Writing a signature for multiple conditions


I’m trying to work out if this is possible to write a rule that inspects traffic that is not deterministic.

So say there’s a protocol with multiple TLV (type length value) fields, we’d look at type - make sure that it’s known good, length can then be checked and then allows us to move onto the new TLV header. I think can make this work using byte_extract and byte_jump, if there’s a fixed number of TLV fields, but not if that number isn’t fixed.

Would anyone know if this is possible please?

Hi. What is the purpose of the rule(s) you want to create? In what situation should the rule send an alert?
Sounds to me like you want to validate the protocol format and alert if there are packets not following the format.

I would recommend looking into either lua scripting 6.38. Lua Scripting for Detection — Suricata 7.0.0-dev documentation or writing a protocol parsers for suricata. With a protocol parser you can alert on app-layer-protocol 6.32. Generic App Layer Keywords — Suricata 7.0.0-dev documentation


Thanks for the reply - much appreciated.

I want to validate that a protocol is conforming to the RFC. So only send an alert if it doesn’t confrom.

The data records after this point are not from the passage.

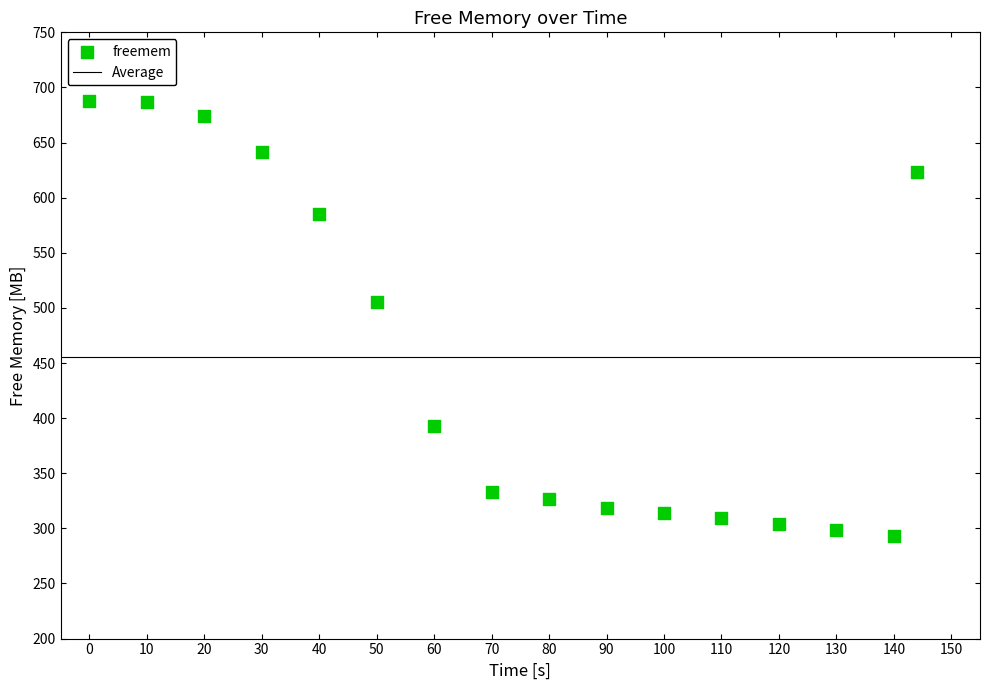

What Y value in the scatter plot is closest to 490?

505.3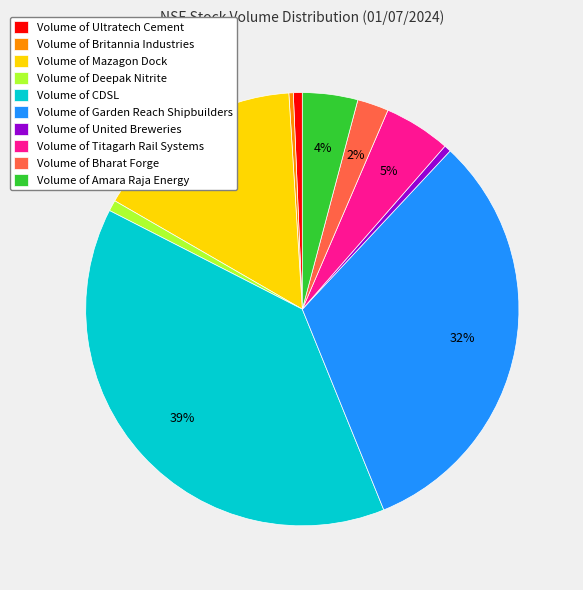

Count the number of slices in the pie.

10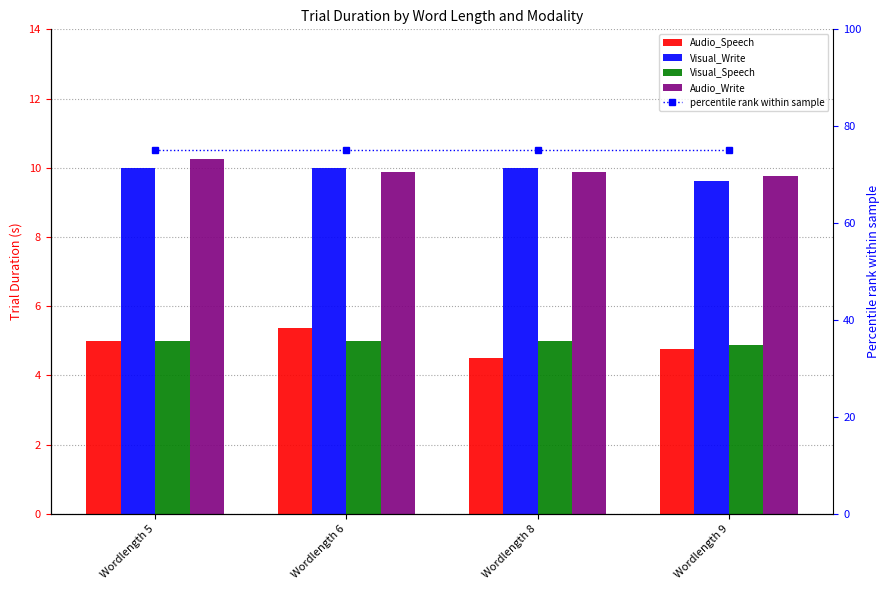

At which label is Audio_Speech closest to 4?

Wordlength 8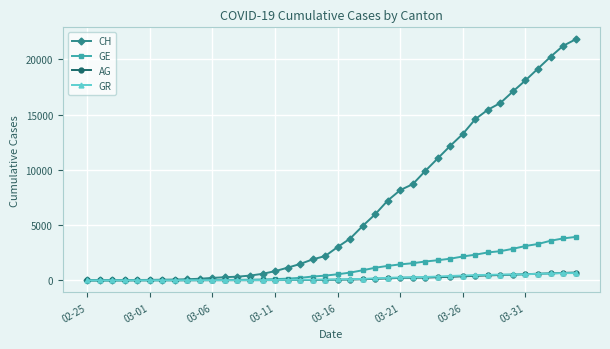

Which series has the widest spread of values?

CH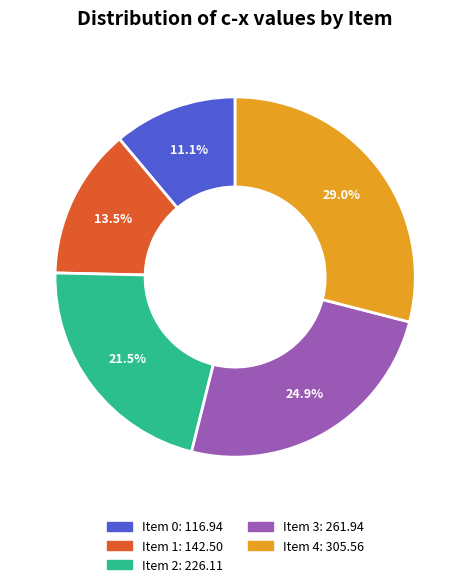

To the nearest percent, what is the difference between the largest and smallest slice percentages?

18%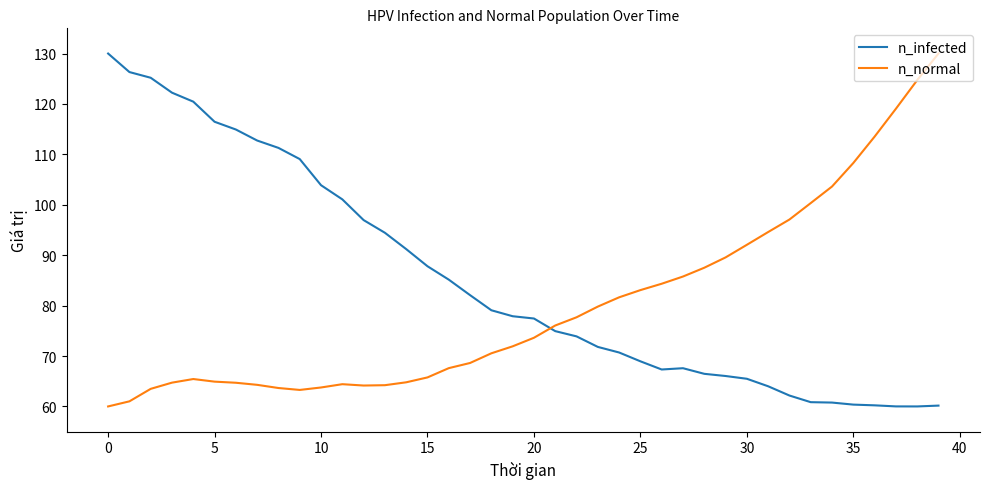

List the series in order of their overall mean, lowest first.

n_normal, n_infected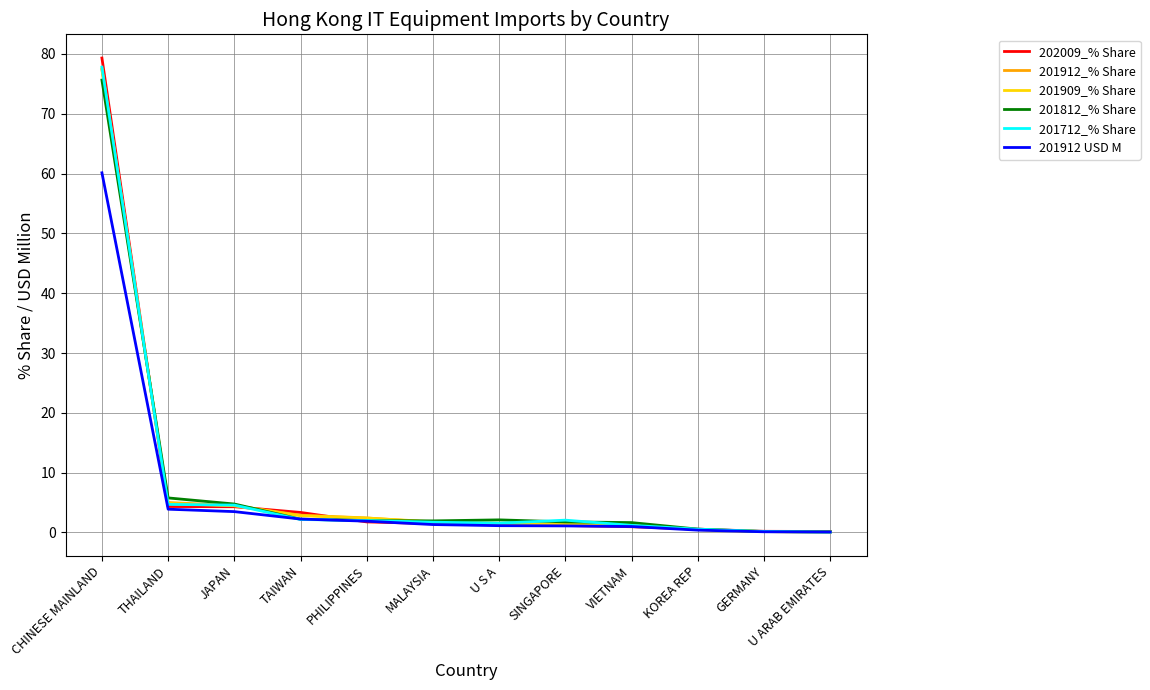

Which category has the highest value across all series?

CHINESE MAINLAND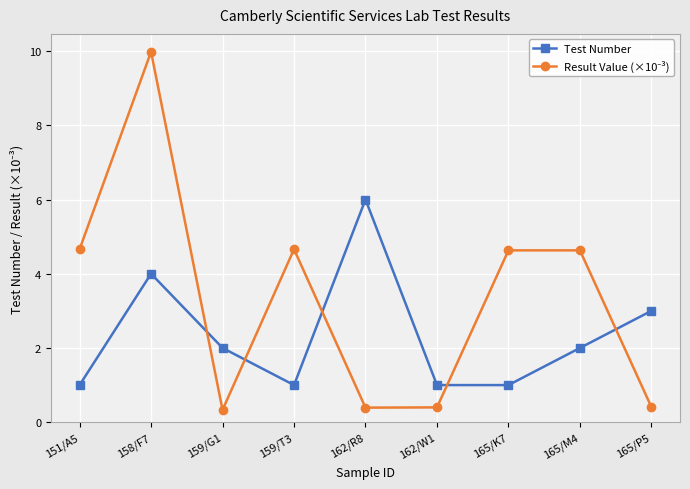

Does the chart have visible grid lines?

Yes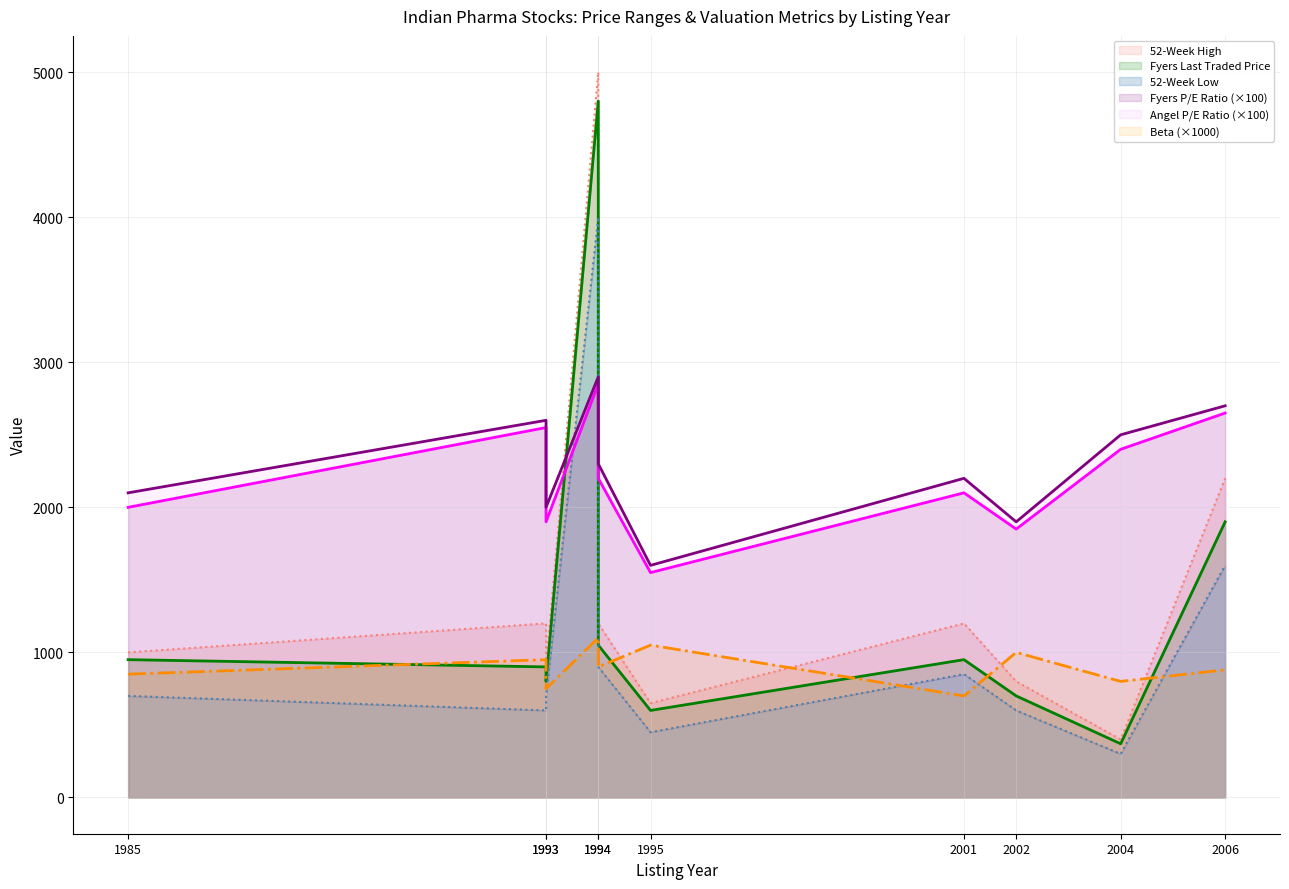

Count the number of data series in this chart.

6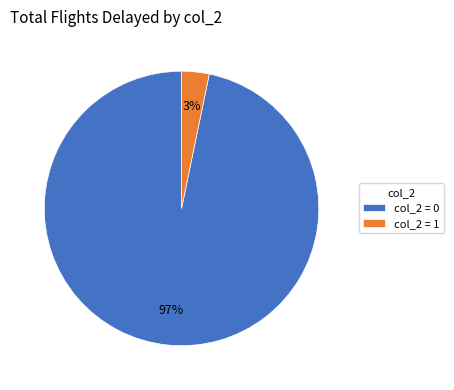

Do col_2 = 0 and col_2 = 1 together represent more than half of the pie?

Yes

So say today if someone sent a protocol that Suricata inspects (say TLS), and say sent a certifciate with a length of some crazy high value, but then cut the packet short. Is that something that Suricata would pickup, without a custom signature ?


I’ll look into Lua,

I believe the fields defined in this enum can be used by the app-layer-event: keyword.

Doing something similar for your protocol would probably be the most elegant solution, but it requires knowledge about programming in C or Rust.
Validation in the rule language using Lua or byte_test and byte_jump might be doable, but you are using a tool intended for another job, so the ergonomics could probably be better.